**Directive:** If an entry includes an image, drop the image and copy the rest verbatim.

**Material for the task:**
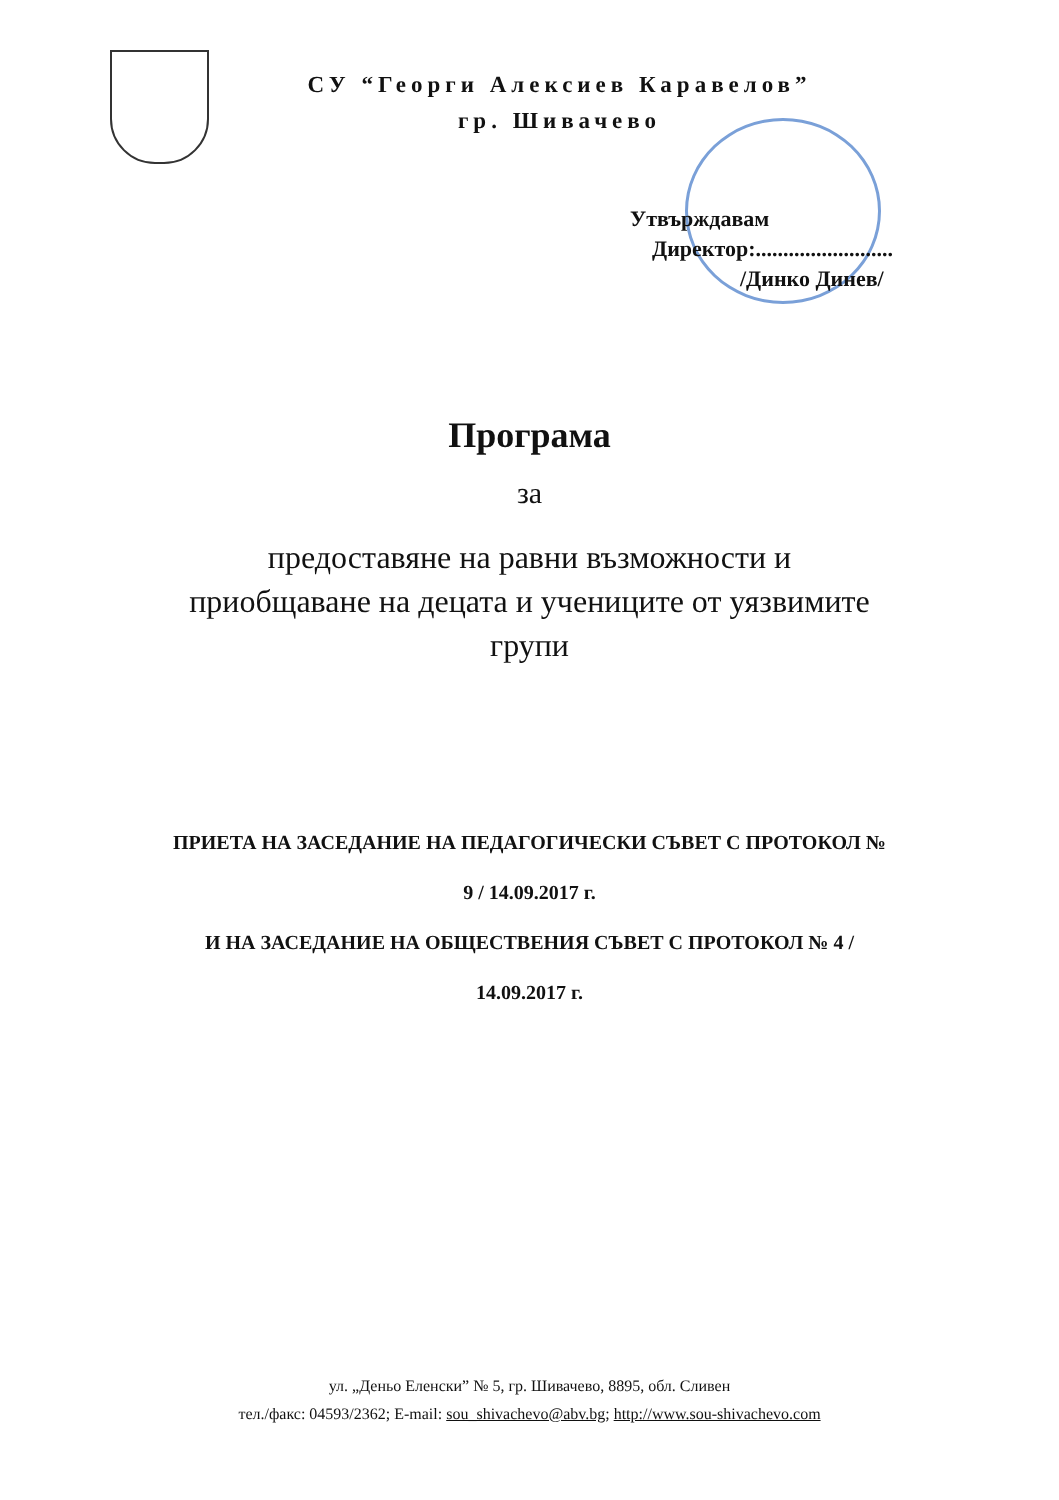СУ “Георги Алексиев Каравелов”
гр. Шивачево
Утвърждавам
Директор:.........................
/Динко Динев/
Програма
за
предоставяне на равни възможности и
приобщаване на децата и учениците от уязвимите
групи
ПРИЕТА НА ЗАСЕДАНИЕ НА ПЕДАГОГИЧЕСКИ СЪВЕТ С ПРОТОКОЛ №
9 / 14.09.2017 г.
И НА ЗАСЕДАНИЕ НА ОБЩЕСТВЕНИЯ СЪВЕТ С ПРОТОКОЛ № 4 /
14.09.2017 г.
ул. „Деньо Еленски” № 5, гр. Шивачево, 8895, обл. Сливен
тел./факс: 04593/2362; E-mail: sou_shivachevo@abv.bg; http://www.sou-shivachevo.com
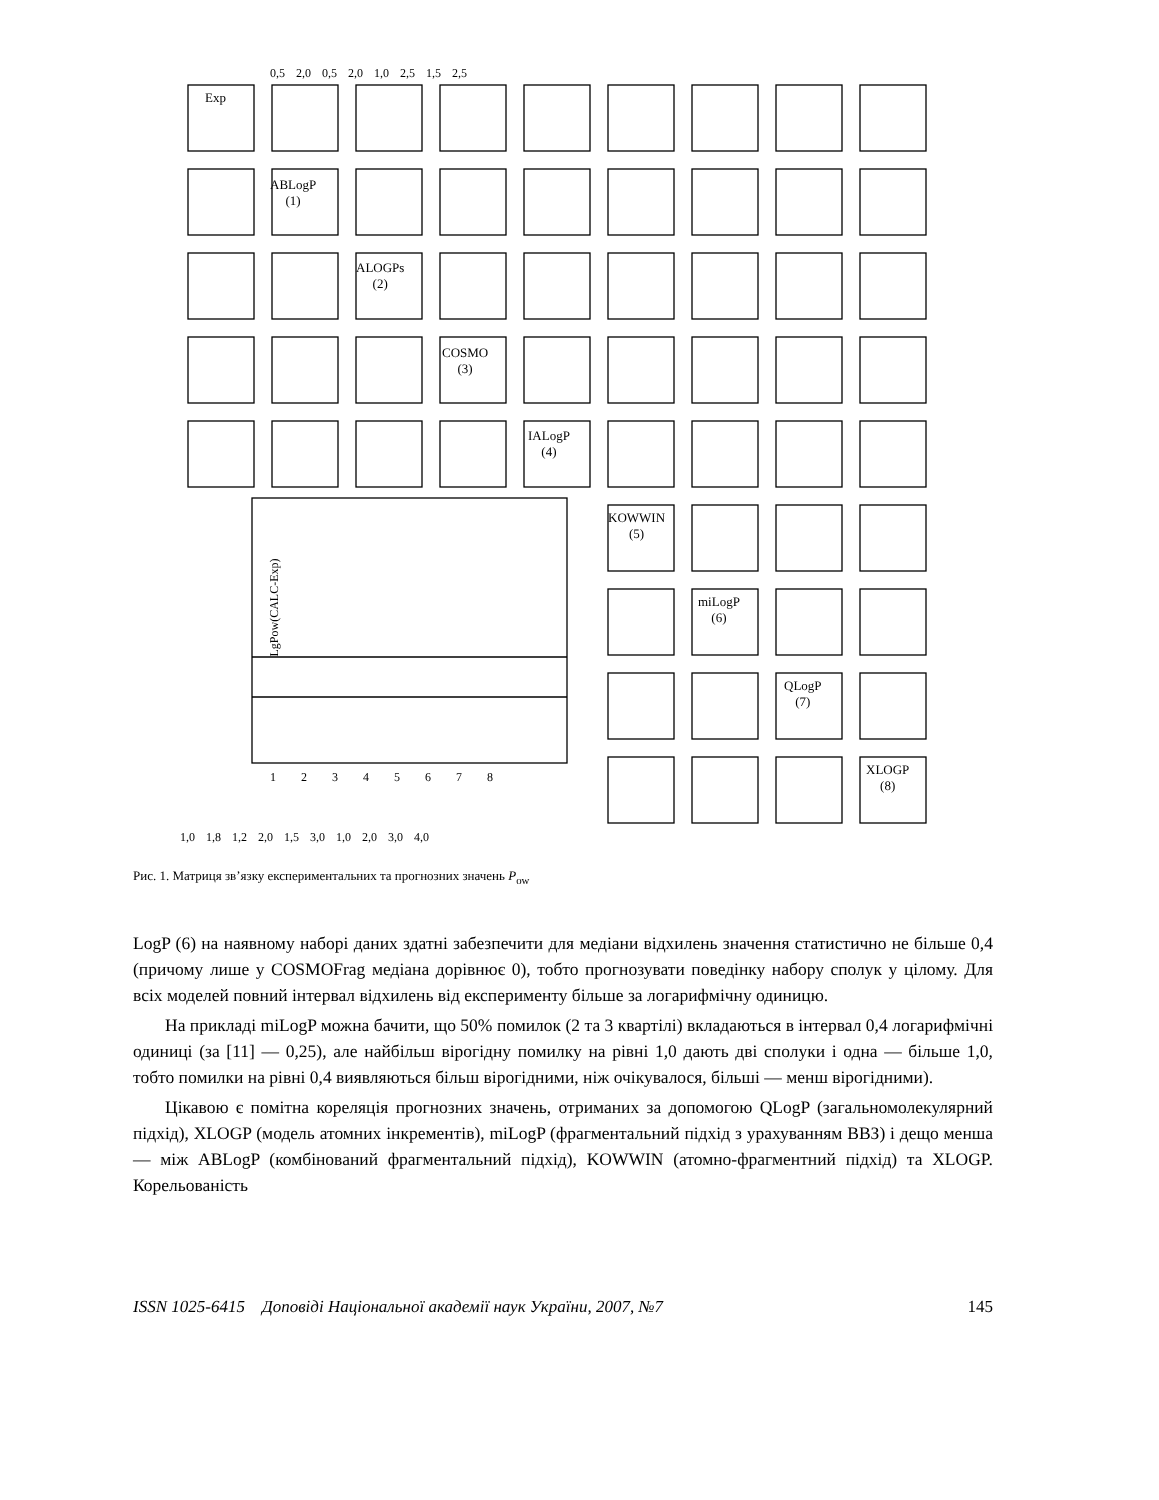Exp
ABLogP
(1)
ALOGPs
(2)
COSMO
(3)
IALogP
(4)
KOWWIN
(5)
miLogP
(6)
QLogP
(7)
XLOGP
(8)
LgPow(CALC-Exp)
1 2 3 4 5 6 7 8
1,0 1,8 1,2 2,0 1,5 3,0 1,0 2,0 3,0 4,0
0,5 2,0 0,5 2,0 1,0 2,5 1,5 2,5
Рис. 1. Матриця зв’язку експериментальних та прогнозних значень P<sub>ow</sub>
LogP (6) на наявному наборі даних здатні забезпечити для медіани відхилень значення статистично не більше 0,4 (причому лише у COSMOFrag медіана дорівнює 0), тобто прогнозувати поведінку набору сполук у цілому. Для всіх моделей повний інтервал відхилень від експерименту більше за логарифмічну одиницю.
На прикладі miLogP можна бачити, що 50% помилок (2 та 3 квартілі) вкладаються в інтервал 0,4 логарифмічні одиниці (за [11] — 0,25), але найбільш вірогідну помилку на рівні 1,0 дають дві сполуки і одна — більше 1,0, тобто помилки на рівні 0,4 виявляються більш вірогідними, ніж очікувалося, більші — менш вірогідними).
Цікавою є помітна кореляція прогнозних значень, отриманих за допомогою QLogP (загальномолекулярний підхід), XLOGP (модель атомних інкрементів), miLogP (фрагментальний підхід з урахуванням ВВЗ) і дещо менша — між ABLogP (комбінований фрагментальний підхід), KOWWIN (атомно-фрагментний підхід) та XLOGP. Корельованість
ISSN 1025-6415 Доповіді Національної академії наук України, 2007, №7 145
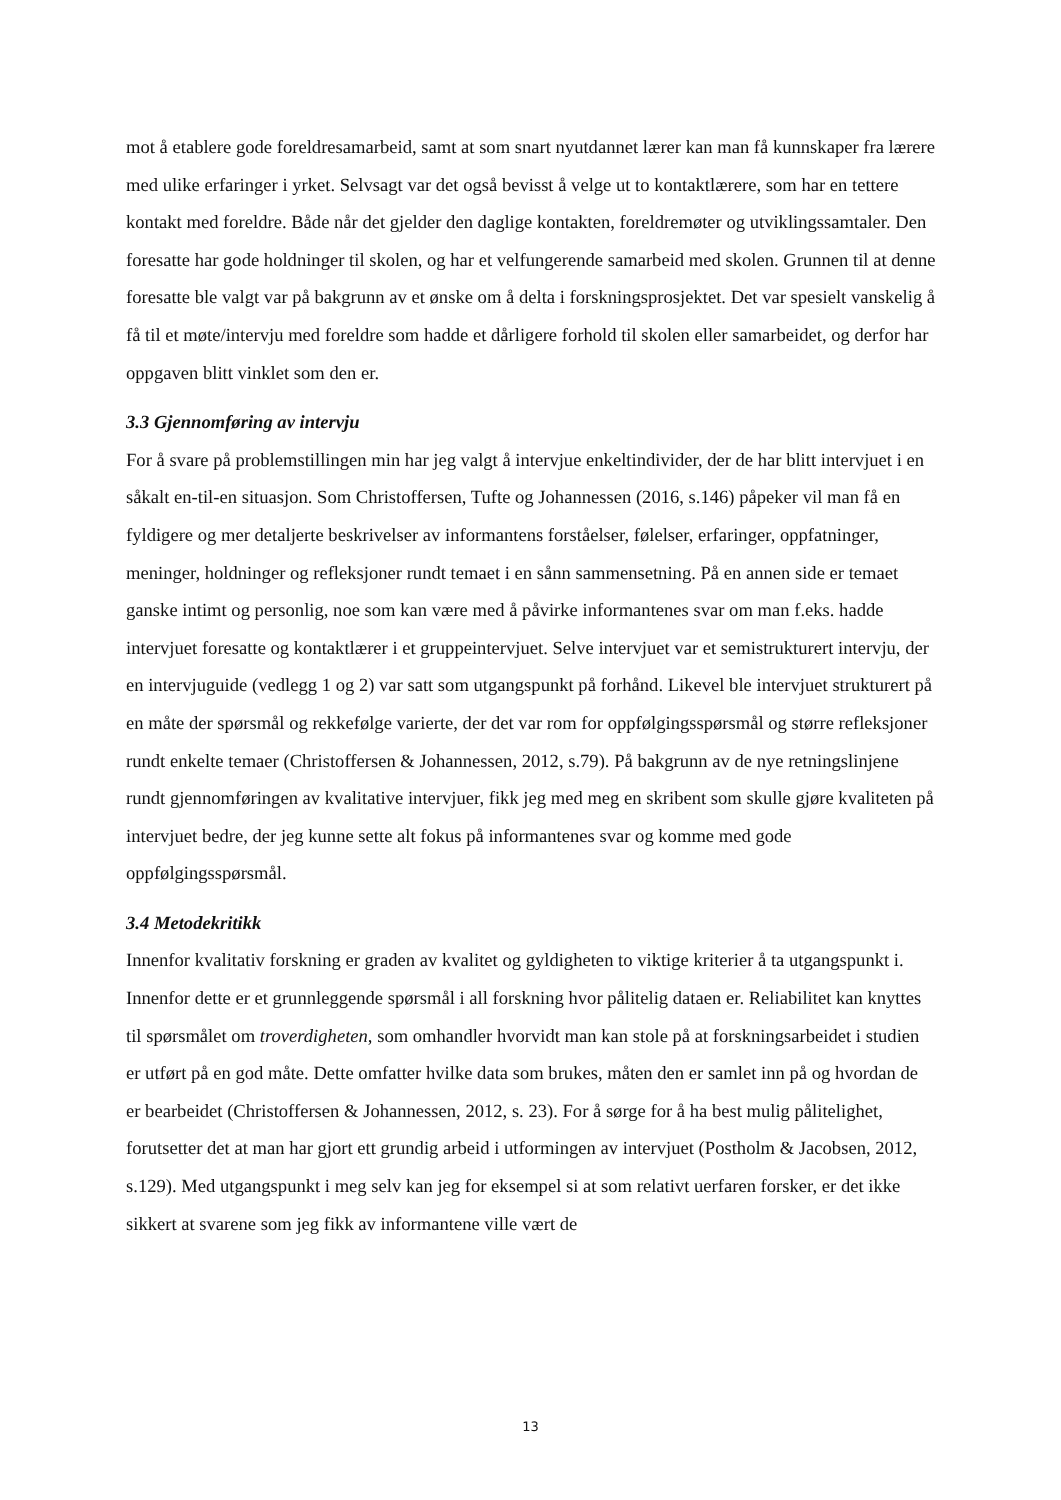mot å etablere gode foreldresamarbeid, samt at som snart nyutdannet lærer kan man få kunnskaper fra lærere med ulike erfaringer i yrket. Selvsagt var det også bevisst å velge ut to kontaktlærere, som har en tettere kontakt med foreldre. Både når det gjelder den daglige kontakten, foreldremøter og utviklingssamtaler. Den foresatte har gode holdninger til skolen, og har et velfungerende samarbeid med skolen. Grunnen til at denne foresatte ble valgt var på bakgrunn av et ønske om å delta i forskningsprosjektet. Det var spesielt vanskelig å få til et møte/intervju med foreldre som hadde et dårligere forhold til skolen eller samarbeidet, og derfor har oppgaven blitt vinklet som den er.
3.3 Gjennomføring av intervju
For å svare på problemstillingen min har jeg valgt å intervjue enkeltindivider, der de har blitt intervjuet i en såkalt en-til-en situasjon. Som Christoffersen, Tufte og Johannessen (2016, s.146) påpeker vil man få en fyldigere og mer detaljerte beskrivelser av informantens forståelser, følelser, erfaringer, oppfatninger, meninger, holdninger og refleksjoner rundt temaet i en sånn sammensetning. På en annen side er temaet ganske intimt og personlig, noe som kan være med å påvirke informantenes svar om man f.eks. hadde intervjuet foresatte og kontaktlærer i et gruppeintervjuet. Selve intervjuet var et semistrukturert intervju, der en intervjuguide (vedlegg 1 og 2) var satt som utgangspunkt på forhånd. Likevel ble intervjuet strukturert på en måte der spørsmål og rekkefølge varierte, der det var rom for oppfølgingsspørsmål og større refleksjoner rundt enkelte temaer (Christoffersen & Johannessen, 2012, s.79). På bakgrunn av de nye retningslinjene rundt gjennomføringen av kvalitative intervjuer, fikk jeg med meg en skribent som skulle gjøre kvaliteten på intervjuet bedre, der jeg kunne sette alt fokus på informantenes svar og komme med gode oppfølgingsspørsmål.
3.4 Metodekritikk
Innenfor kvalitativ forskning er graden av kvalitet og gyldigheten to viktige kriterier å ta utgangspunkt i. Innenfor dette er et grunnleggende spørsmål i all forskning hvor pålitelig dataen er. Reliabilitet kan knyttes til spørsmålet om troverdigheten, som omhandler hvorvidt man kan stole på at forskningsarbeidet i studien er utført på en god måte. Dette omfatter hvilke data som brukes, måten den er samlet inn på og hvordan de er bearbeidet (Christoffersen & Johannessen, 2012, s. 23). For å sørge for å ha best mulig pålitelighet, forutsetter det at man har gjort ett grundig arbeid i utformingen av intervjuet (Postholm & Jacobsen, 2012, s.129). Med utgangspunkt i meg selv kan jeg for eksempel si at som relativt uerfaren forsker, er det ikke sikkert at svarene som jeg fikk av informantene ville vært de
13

**Solution to this task:**
СУ “Георги Алексиев Каравелов”
гр. Шивачево
Утвърждавам
Директор:.........................
/Динко Динев/
Програма
за
предоставяне на равни възможности и
приобщаване на децата и учениците от уязвимите
групи
ПРИЕТА НА ЗАСЕДАНИЕ НА ПЕДАГОГИЧЕСКИ СЪВЕТ С ПРОТОКОЛ №
9 / 14.09.2017 г.
И НА ЗАСЕДАНИЕ НА ОБЩЕСТВЕНИЯ СЪВЕТ С ПРОТОКОЛ № 4 /
14.09.2017 г.
ул. „Деньо Еленски” № 5, гр. Шивачево, 8895, обл. Сливен
тел./факс: 04593/2362; E-mail: sou_shivachevo@abv.bg; http://www.sou-shivachevo.com
Exp
ABLogP
(1)
ALOGPs
(2)
COSMO
(3)
IALogP
(4)
KOWWIN
(5)
miLogP
(6)
QLogP
(7)
XLOGP
(8)
LgPow(CALC-Exp)
1 2 3 4 5 6 7 8
1,0 1,8 1,2 2,0 1,5 3,0 1,0 2,0 3,0 4,0
0,5 2,0 0,5 2,0 1,0 2,5 1,5 2,5
Рис. 1. Матриця зв’язку експериментальних та прогнозних значень P<sub>ow</sub>
LogP (6) на наявному наборі даних здатні забезпечити для медіани відхилень значення статистично не більше 0,4 (причому лише у COSMOFrag медіана дорівнює 0), тобто прогнозувати поведінку набору сполук у цілому. Для всіх моделей повний інтервал відхилень від експерименту більше за логарифмічну одиницю.
На прикладі miLogP можна бачити, що 50% помилок (2 та 3 квартілі) вкладаються в інтервал 0,4 логарифмічні одиниці (за [11] — 0,25), але найбільш вірогідну помилку на рівні 1,0 дають дві сполуки і одна — більше 1,0, тобто помилки на рівні 0,4 виявляються більш вірогідними, ніж очікувалося, більші — менш вірогідними).
Цікавою є помітна кореляція прогнозних значень, отриманих за допомогою QLogP (загальномолекулярний підхід), XLOGP (модель атомних інкрементів), miLogP (фрагментальний підхід з урахуванням ВВЗ) і дещо менша — між ABLogP (комбінований фрагментальний підхід), KOWWIN (атомно-фрагментний підхід) та XLOGP. Корельованість
ISSN 1025-6415 Доповіді Національної академії наук України, 2007, №7 145
mot å etablere gode foreldresamarbeid, samt at som snart nyutdannet lærer kan man få kunnskaper fra lærere med ulike erfaringer i yrket. Selvsagt var det også bevisst å velge ut to kontaktlærere, som har en tettere kontakt med foreldre. Både når det gjelder den daglige kontakten, foreldremøter og utviklingssamtaler. Den foresatte har gode holdninger til skolen, og har et velfungerende samarbeid med skolen. Grunnen til at denne foresatte ble valgt var på bakgrunn av et ønske om å delta i forskningsprosjektet. Det var spesielt vanskelig å få til et møte/intervju med foreldre som hadde et dårligere forhold til skolen eller samarbeidet, og derfor har oppgaven blitt vinklet som den er.
3.3 Gjennomføring av intervju
For å svare på problemstillingen min har jeg valgt å intervjue enkeltindivider, der de har blitt intervjuet i en såkalt en-til-en situasjon. Som Christoffersen, Tufte og Johannessen (2016, s.146) påpeker vil man få en fyldigere og mer detaljerte beskrivelser av informantens forståelser, følelser, erfaringer, oppfatninger, meninger, holdninger og refleksjoner rundt temaet i en sånn sammensetning. På en annen side er temaet ganske intimt og personlig, noe som kan være med å påvirke informantenes svar om man f.eks. hadde intervjuet foresatte og kontaktlærer i et gruppeintervjuet. Selve intervjuet var et semistrukturert intervju, der en intervjuguide (vedlegg 1 og 2) var satt som utgangspunkt på forhånd. Likevel ble intervjuet strukturert på en måte der spørsmål og rekkefølge varierte, der det var rom for oppfølgingsspørsmål og større refleksjoner rundt enkelte temaer (Christoffersen & Johannessen, 2012, s.79). På bakgrunn av de nye retningslinjene rundt gjennomføringen av kvalitative intervjuer, fikk jeg med meg en skribent som skulle gjøre kvaliteten på intervjuet bedre, der jeg kunne sette alt fokus på informantenes svar og komme med gode oppfølgingsspørsmål.
3.4 Metodekritikk
Innenfor kvalitativ forskning er graden av kvalitet og gyldigheten to viktige kriterier å ta utgangspunkt i. Innenfor dette er et grunnleggende spørsmål i all forskning hvor pålitelig dataen er. Reliabilitet kan knyttes til spørsmålet om troverdigheten, som omhandler hvorvidt man kan stole på at forskningsarbeidet i studien er utført på en god måte. Dette omfatter hvilke data som brukes, måten den er samlet inn på og hvordan de er bearbeidet (Christoffersen & Johannessen, 2012, s. 23). For å sørge for å ha best mulig pålitelighet, forutsetter det at man har gjort ett grundig arbeid i utformingen av intervjuet (Postholm & Jacobsen, 2012, s.129). Med utgangspunkt i meg selv kan jeg for eksempel si at som relativt uerfaren forsker, er det ikke sikkert at svarene som jeg fikk av informantene ville vært de
13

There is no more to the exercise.